Specify the following information

Fields

Description

Source Project

Project id of target project (that contains potentially compromised resource)

Resource Type

Resource type of logs to review

Start Date

Start date of time period of logs to review

Start Time

Start time of time period of logs to review

End Date

End date of time period of logs to review

End Time

End time of time period of logs to review

# create UI for user input
src_project = widgets.Text(description="Source Project: ", disabled=False)
resource_type = widgets.Dropdown(
    options=['bigquery_dataset', 'bigquery_resource', 'cloudsql_database', 'cloud_function', 'gce_backend_service', 'gce_disk', 'gce_firewall_rule', 'gce_instance', 'gce_instance_group', 'gce_instance_group_manager', 'gce_router', 'gce_snapshot', 'gcs_bucket', 'gke_cluster', 'http_load_balancer', 'k8s_cluster', 'k8s_container', 'k8s_node', 'k8s_pod', 'logging_sink', 'network_security_policy', 'project', 'vpn_gateway'], 
    value='gce_instance', 
    description="Resource Type: ", 
    disabled=False)
start_date = widgets.DatePicker(description='Start Date: ', disabled=False)
start_time = widgets.Text(value='hh:mm', description="Start Time (UTC): ", disabled=False)
end_date = widgets.DatePicker(description='End Date: ', disabled=False)
end_time = widgets.Text(value='hh:mm', description="End Time (UTC): ", disabled=False)

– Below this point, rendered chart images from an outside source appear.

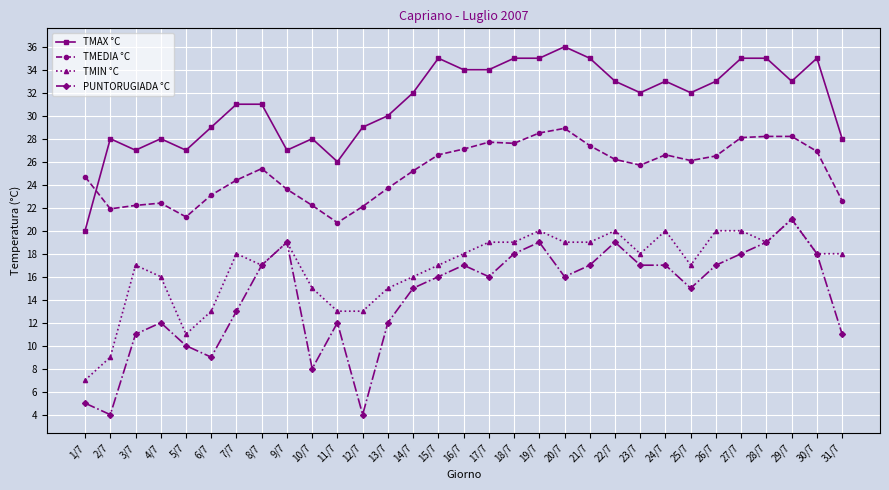

How many times do TMAX °C and TMEDIA °C cross each other?

1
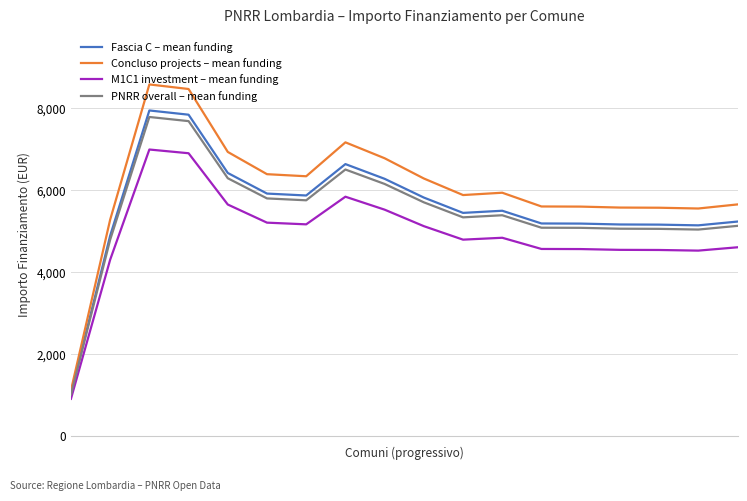

What is the highest value of the M1C1 investment – mean funding series?

6993.1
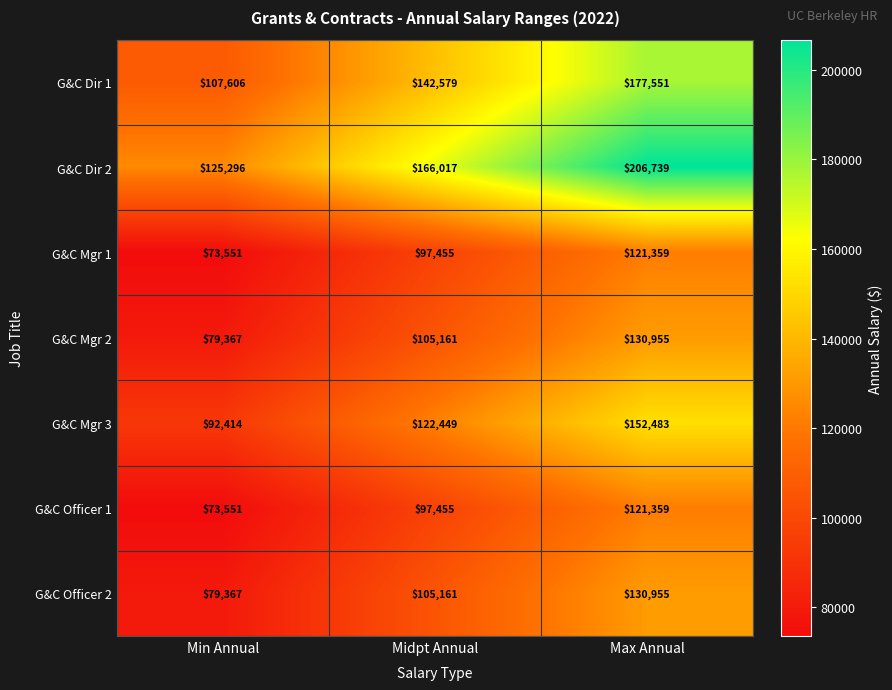

True or false: G&C Dir 1 has a value of 142579 at Midpt Annual.

True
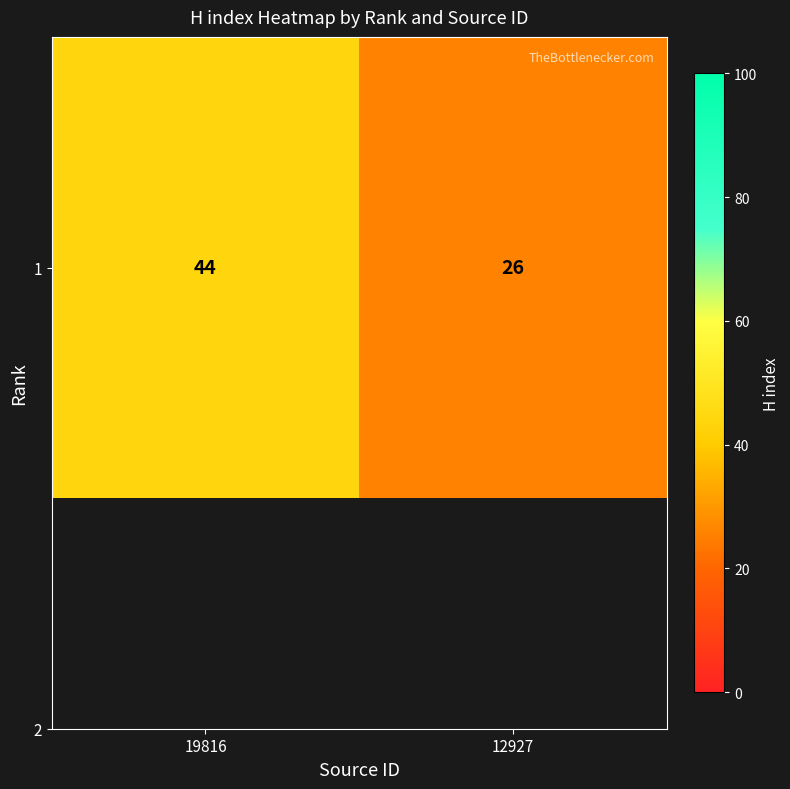

True or false: the data shows 44 at 19816.

True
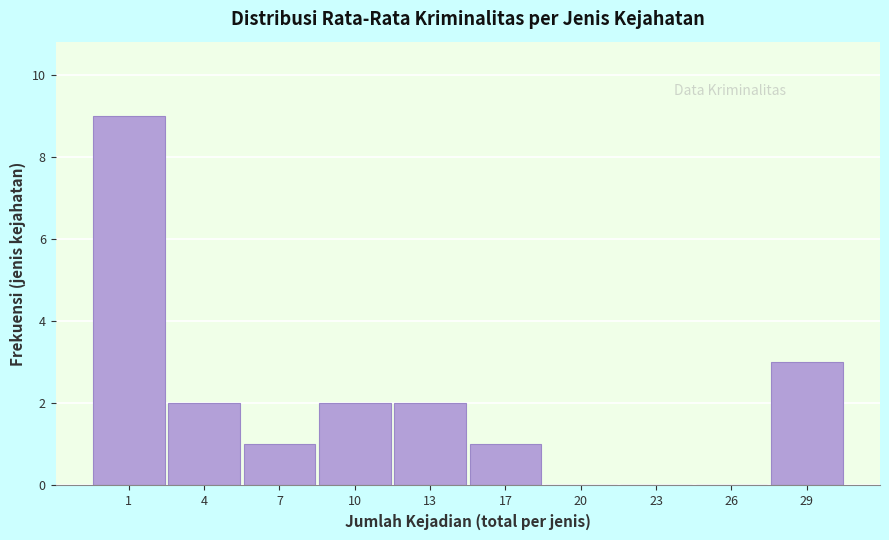

Reading left to right, list all the values displayed in this chart.

1=9	4=2	7=1	10=2	13=2	17=1	20=0	23=0	26=0	29=3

display(src_project, resource_type, start_date, start_time, end_date, end_time)
# set environment variables and construct query
os.environ['SRC_PROJECT'] = src_project.value
os.environ['QUERY'] = 'resource.type=' + resource_type.value + ' AND timestamp>="' + str(start_date.value) + 'T' + start_time.value + ':00Z"' + ' AND timestamp<="' + str(end_date.value) + 'T' + end_time.value + ':00Z"'
# request for log events that satisfy the query, limiting to 100 events (change as deem fit)
!gcloud logging read "$QUERY" --project $SRC_PROJECT --limit=100 --format=json > temp_logs.json

# store results into dataframe
with open('./temp_logs.json') as infile:
    log_results = json.load(infile)
log_results_df = pd.json_normalize(log_results)
display(log_results_df)
# aggregate values of a specified field (pprotoPayload.methodName in this case)
log_results_df['protoPayload.methodName'].value_counts()